This online exhibition introduced a local place-based West Country dimension to being transported overseas as a felon.
The exhibition took you from the County Courts to Plymouth, where a convicted felon would await being loaded onto one of the convict ships transporting them to a destination like Botany Bay or Tasmania. Much has been written about the convict voyage experience, and about what happened to convicts, notably in Australia. But, what was the journey from arrest to being shipped off really like?
This exhibition endeavoured to unmask the cold truth with some thought-provoking questions:
- How was it decided who should be transported, instead of being hanged, or pardoned?
- What happened when you got to Plymouth – particularly as felons were held in rotting decommissioned Royal Navy wooden ships (hulks) no longer fit to sail, acting as temporary prisons off Hamoaze in Plymouth Sound
- What was it like to actually spend weeks on these hulks waiting for that unknown destination beyond the seas?

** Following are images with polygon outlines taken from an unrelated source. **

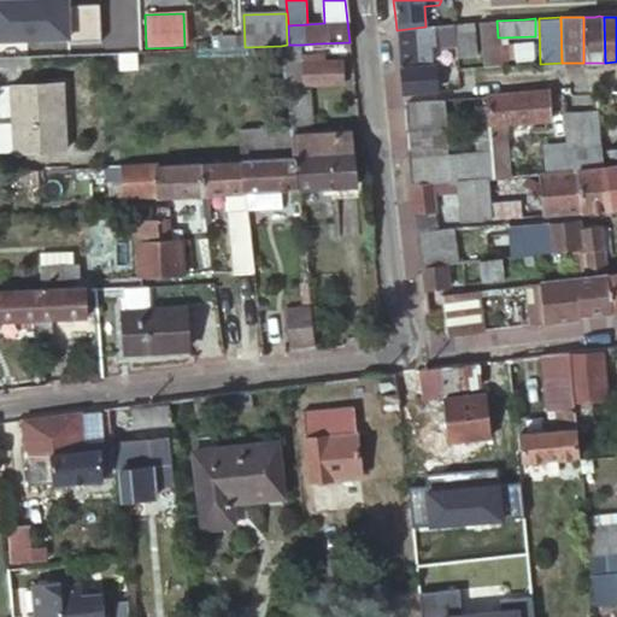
[(480,22),(482,66),(499,66),(499,63),(498,43),(498,37),(497,21),(480,22)]
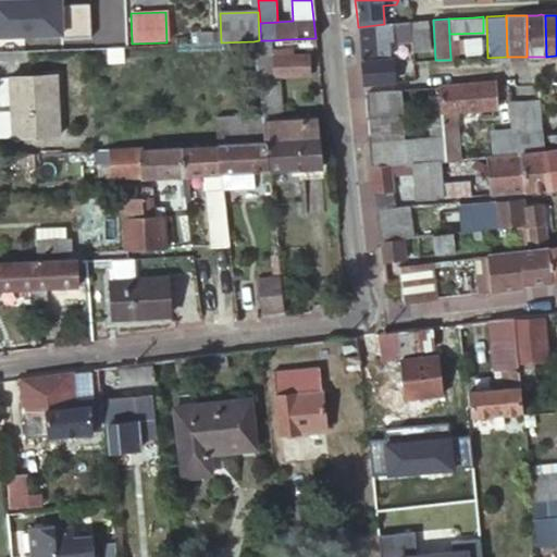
[(410,21),(410,22),(411,39),(412,50),(431,49),(429,20),(410,21)]
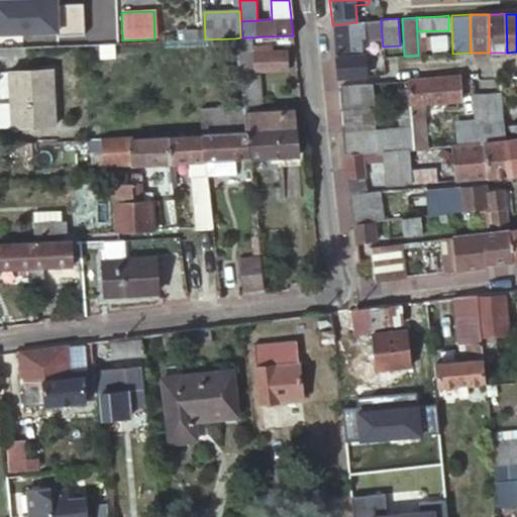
[(356,22),(332,25),(335,79),(338,78),(365,77),(363,56),(362,38),(382,36),(381,20),(356,22)]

- Just how did Plymouth cope with a steady influx of felons awaiting transportation?
- How were they fed, clothed, treated and how involved was the local community?
The illustrated podcast accompanying the exhibition (see below) answers these questions and explores the local dimensions to transportation overseas, including the case study of former Australian Prime Minister Scott Morrison's Cornish ancestor, exploring William Roberts' arrest, conviction at the Assizes in Bodmin, and then his conveyance to Plymouth, and place on ‘The First Fleet’.
The event, which was suitable for all, was of particular interest to local schools and history groups, foregrounding the importance of using legal history to develop a better understanding of fair and proportionate justice delivery and its need for a local dimension.